A balanced essay must therefore reject the false choice. Force without development wins ground and loses it again, because the grievance that fed the insurgency remains; development without security never arrives, because the insurgents prevent it. The durable approach is the two together, security to create the space and governance to fill it, what policy has come to describe as clearing, holding and developing. The human-rights dimension matters here too: operations that alienate the very population whose trust is the prize are self-defeating, a tension explored in theme human rights. Surrender and rehabilitation policies that give cadres a way back into ordinary life are as much a weapon as any rifle.
The counter-view, that firm military action alone can finish the movement, deserves a fair hearing, since a state cannot negotiate with those who reject the Constitution and kill its servants. There is truth in it: the armed core must be confronted. But the history of insurgencies, in India and elsewhere, teaches that the gun decides the battle and governance decides the peace. A district pacified but left poor and unheard will breed the next generation of recruits.
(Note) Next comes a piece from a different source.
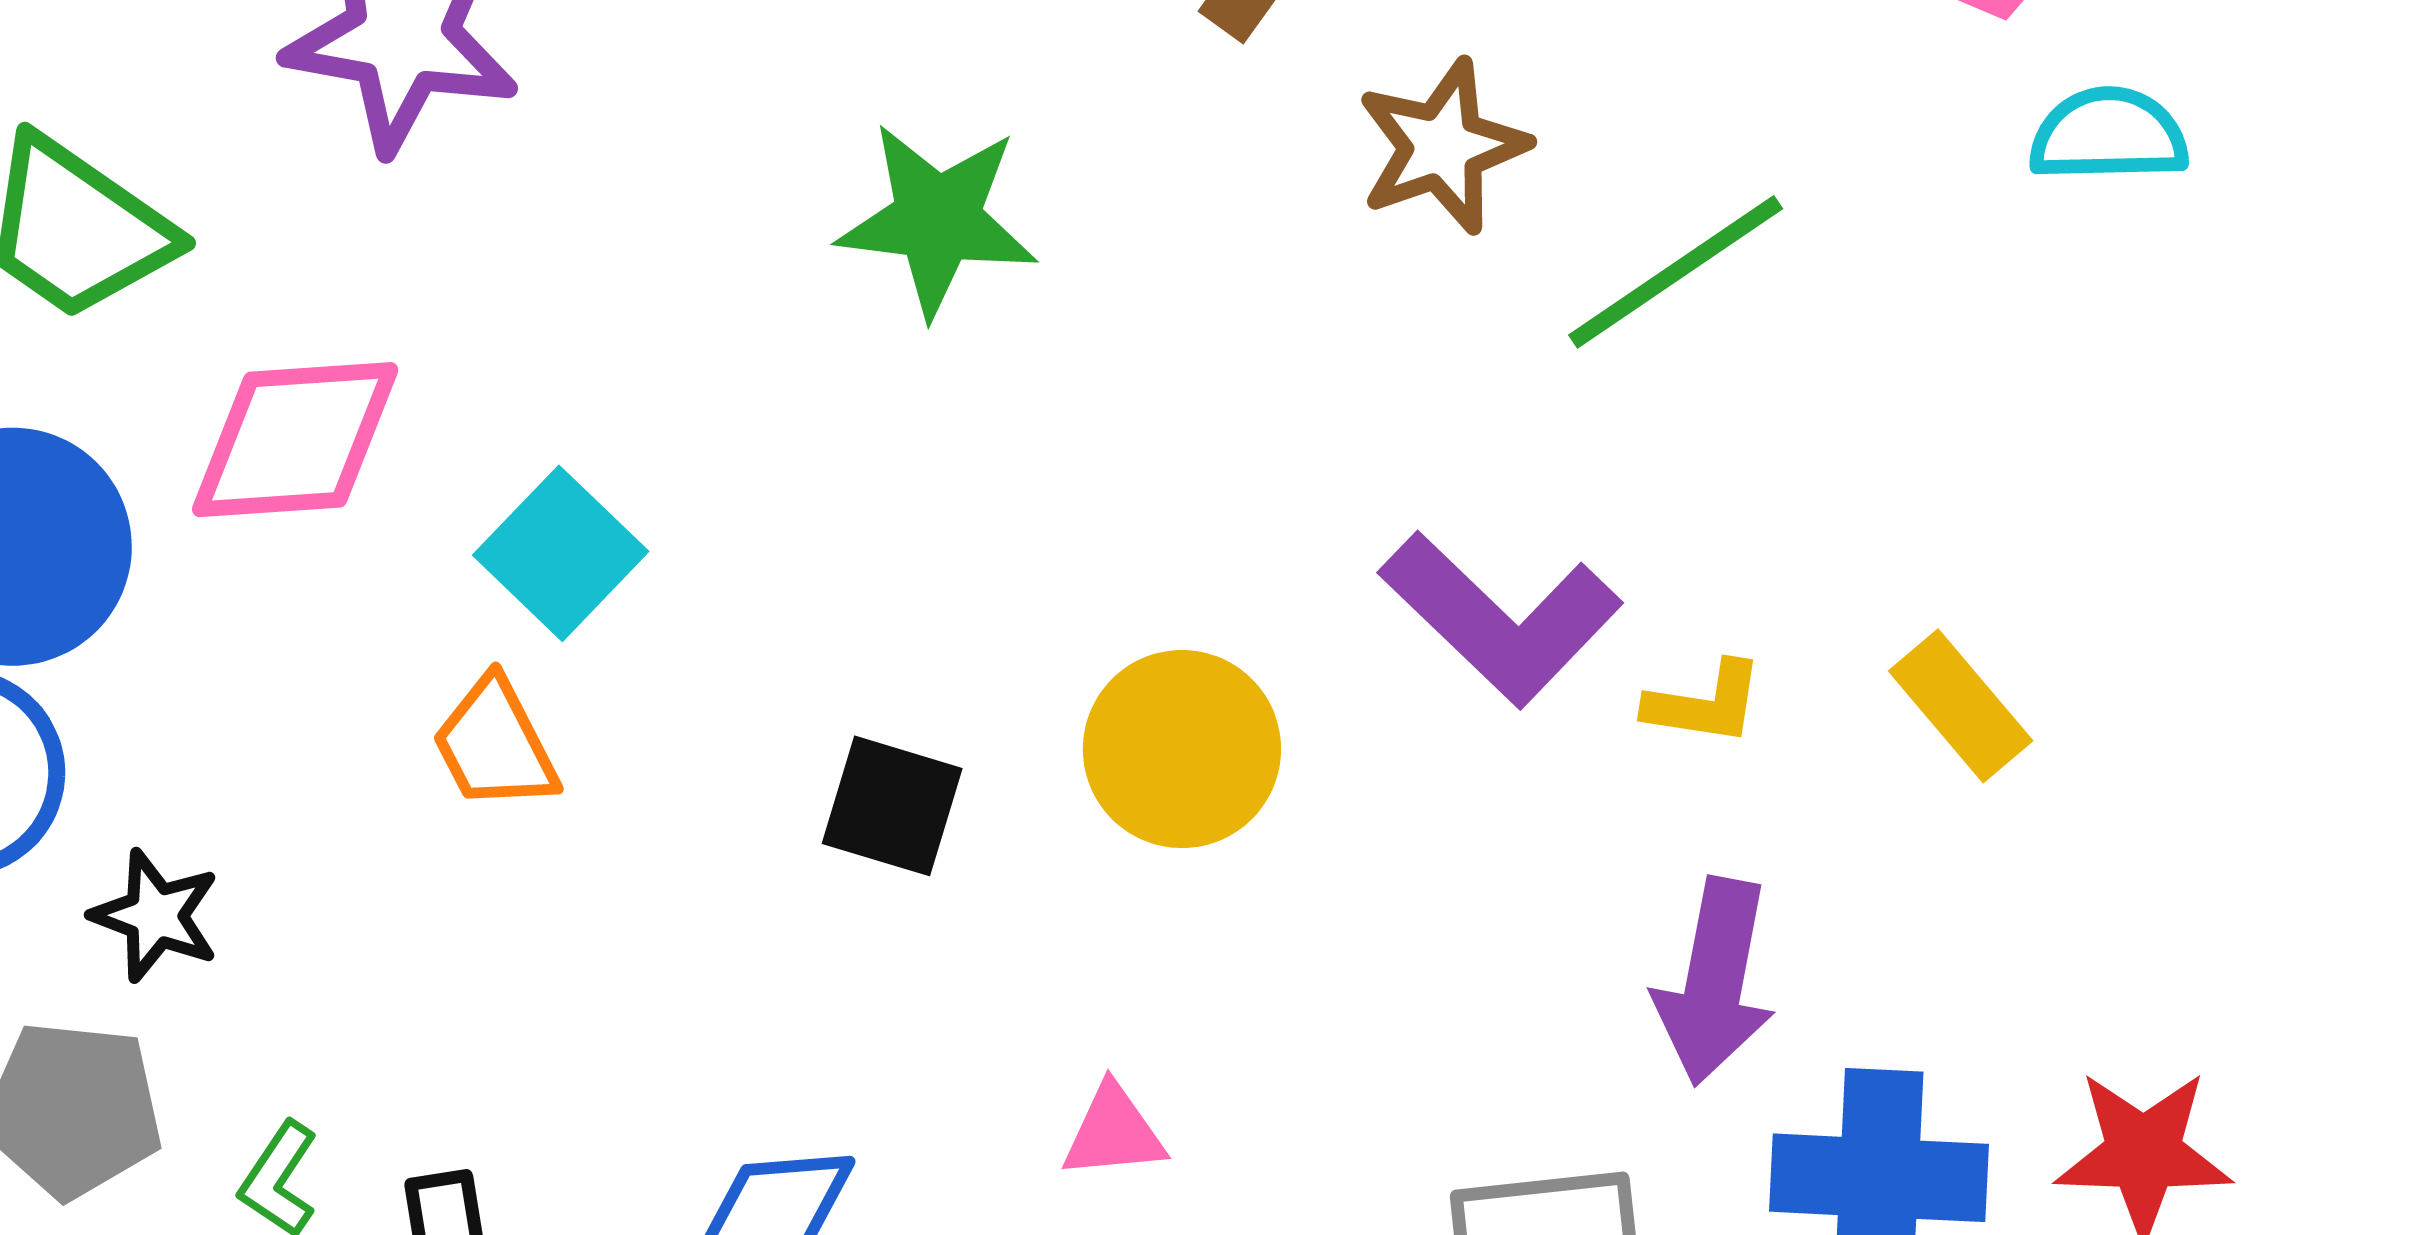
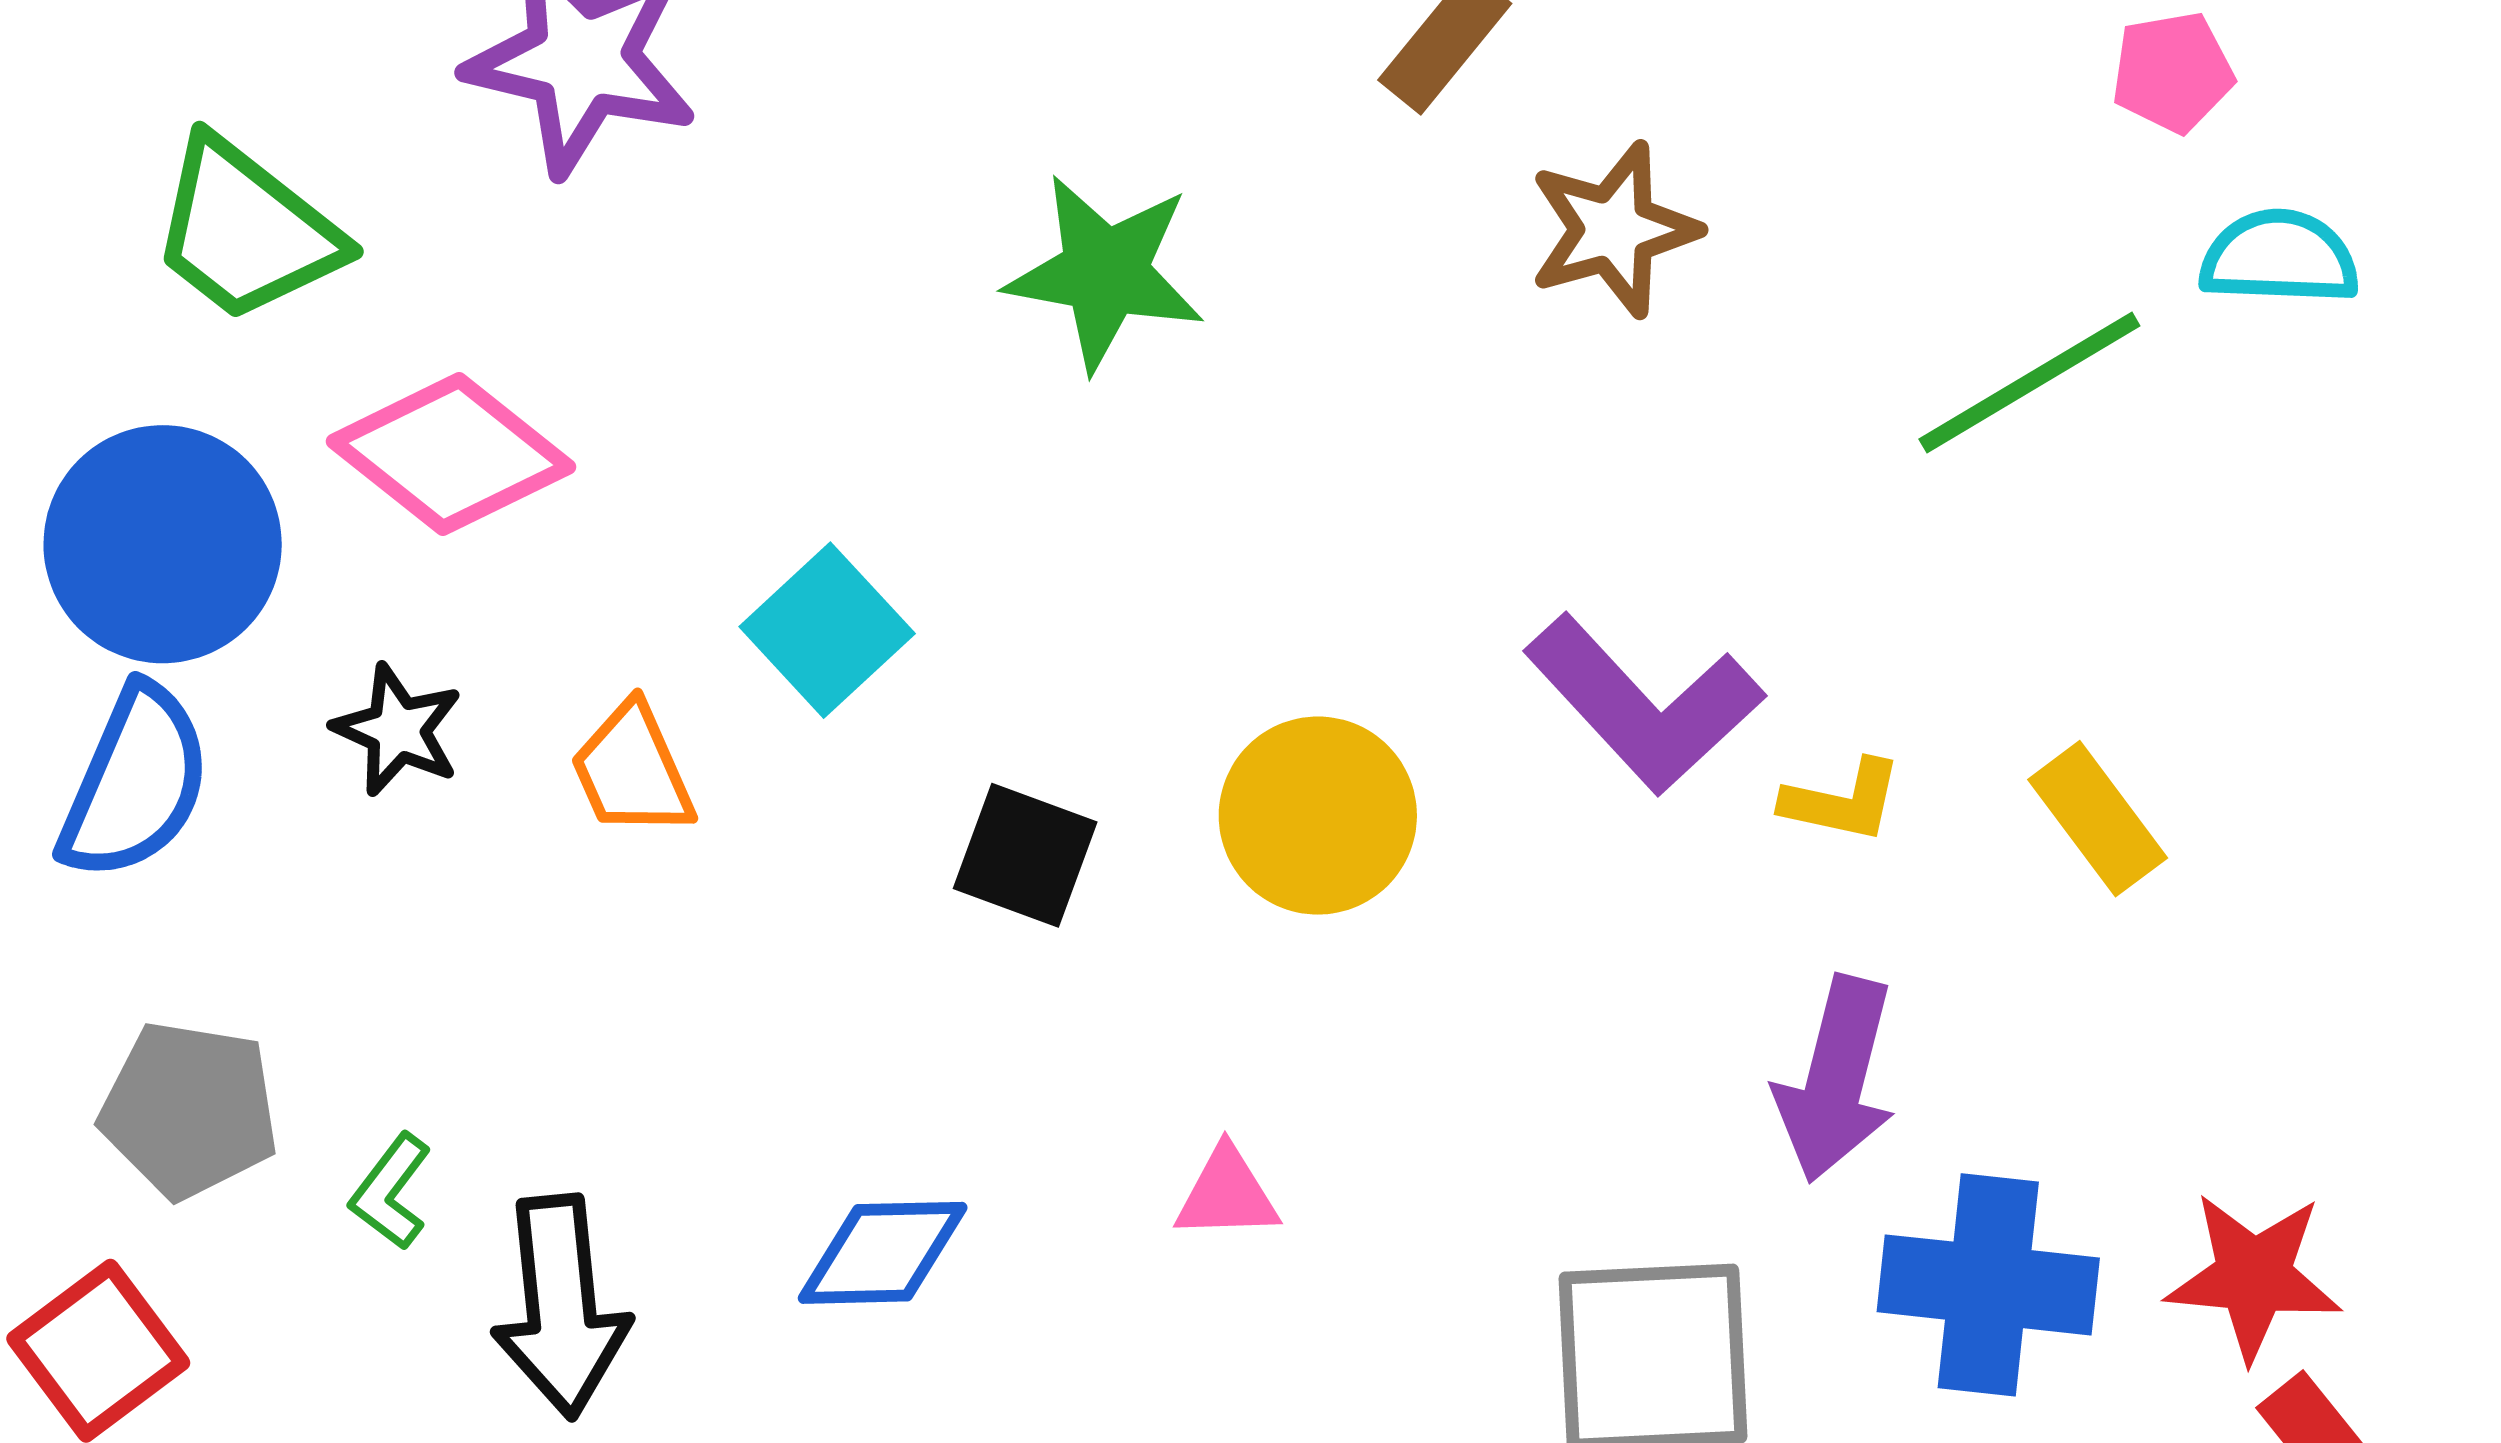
green line: (1676, 272) -> (2029, 382), moved
pink diamond: (295, 440) -> (451, 454), turned 39
cyan square: (561, 553) -> (827, 630), moved
black star: (156, 916) -> (398, 730), moved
On balance, left-wing extremism is at root a development problem that has armed itself, and the answer is neither force alone nor development alone but their disciplined union. For one who would lead the forces deployed there, the lesson is humbling: the soldier's task is to win the time and the space, but the war is finally won by the teacher, the doctor and the honest official who follow. Security is the means; the citizen's faith in the republic is the end.